Wednesday, December 7, 2011
San Diego fourth and eighth graders outscored the average for students in 21 large urban school districts on national math and reading exams taken earlier this year.
SAN DIEGO San Diego fourth and eighth graders performed above average compared with students in 21 large urban school districts on the National Assessment of Educational Progress (NAEP) math and reading tests earlier this year.
Thirty-nine percent of San Diego Unified fourth graders and 32 percent of eighth graders who took a national math test scored as proficient or higher. Thirty-one percent of fourth graders and 27 percent of eighth graders hit the proficiency mark in reading.
Those rates are better than the average for students in the 21 large-city school districts included in Wednesday's report. But they lag far behind the percentage of local students who reach proficiency on state tests that gauge school performance under the federal No Child Left Behind Law.
Some critics say the disparity in state and national test scores may indicate that state tests used to meet No Child Left Behind requirements are less rigorous. But Stanford University Education Professor Edward Haertel said results from each set of exams can't be compared.
“The proficient standard on NAEP was originally intended to be aspirational," Haertel said. "It was supposed to represent an attainable but ambitious target, not something that would be a goal for 100 percent of students to reach by some specified deadline.”
A random sample of fourth and eighth graders across the country take the NAEP exams. Statewide scores on the exams were released last month. District level results are only reported for 21 large urban school districts.

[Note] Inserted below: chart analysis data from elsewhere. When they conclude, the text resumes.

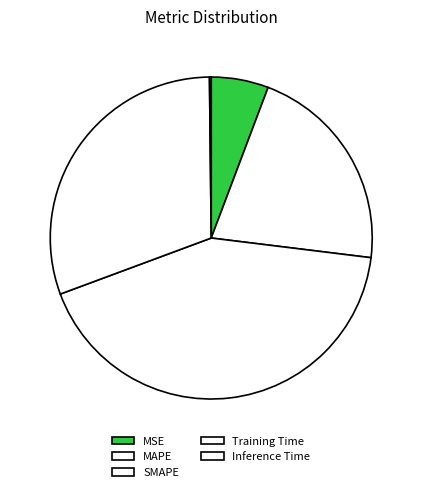

The Inference Time slice represents 13% of the pie. True or false?

False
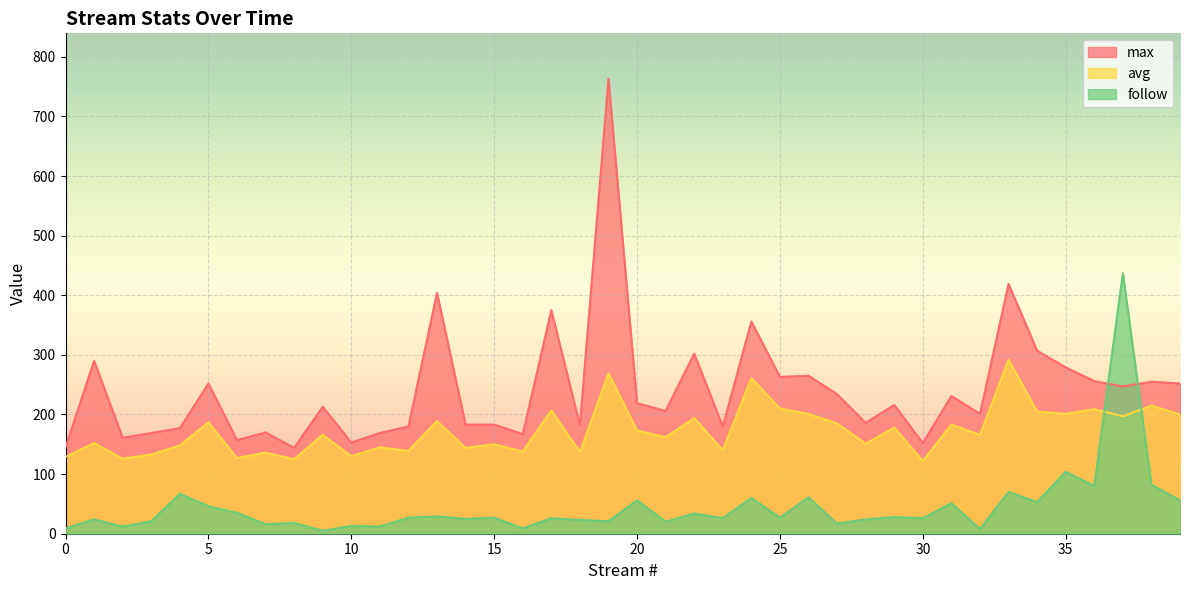

How many lines are shown in the chart?

3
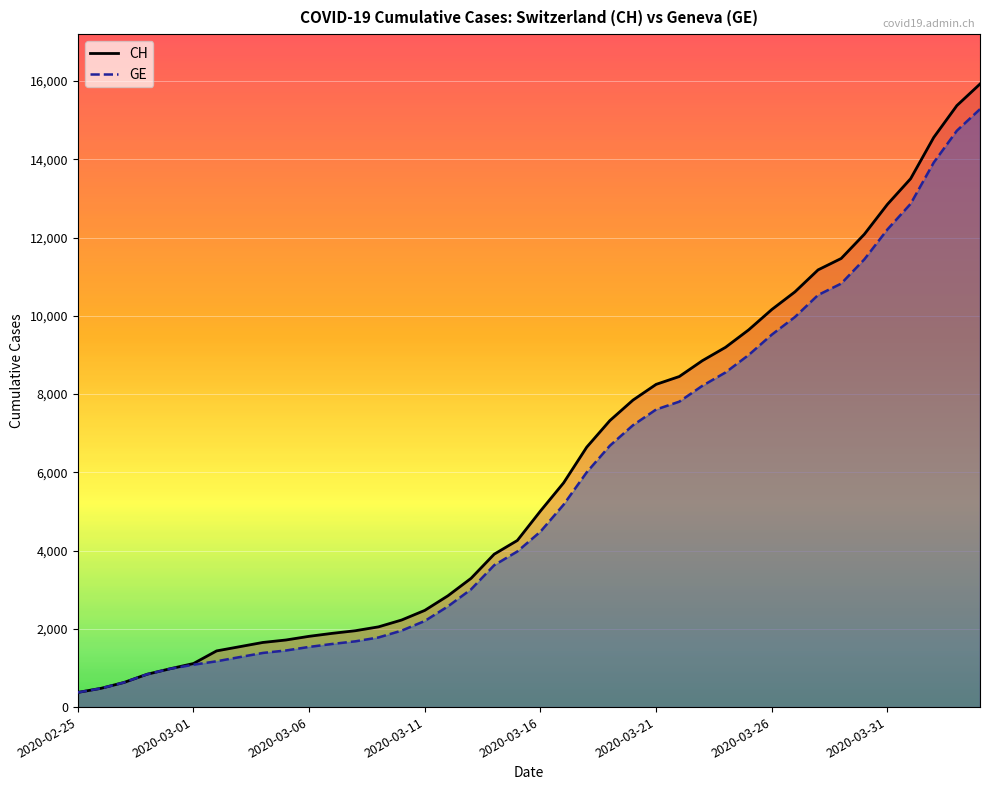

What is the greatest value displayed?

15926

San Diego students' average scores on the national math and reading tests were higher than the average for all California students. Local students' scores have increased on each of the national tests since district results were first reported in 2003. But the gap between white and black students’ scores on the math tests grew. The score gap also grew on the math tests and fourth grade reading test between students from higher- and lower-income households.
“That’s certainly an area that we need to address," said Ron Rode, who heads of the district's office of accountability. "We have an Association of African American Educators who have submitted a blueprint to the board. So we have an initiative, we’re really trying to address that. So, that will be a focused effort as we move forward this year.
The gap between white and Hispanic students’ scores did not change significantly.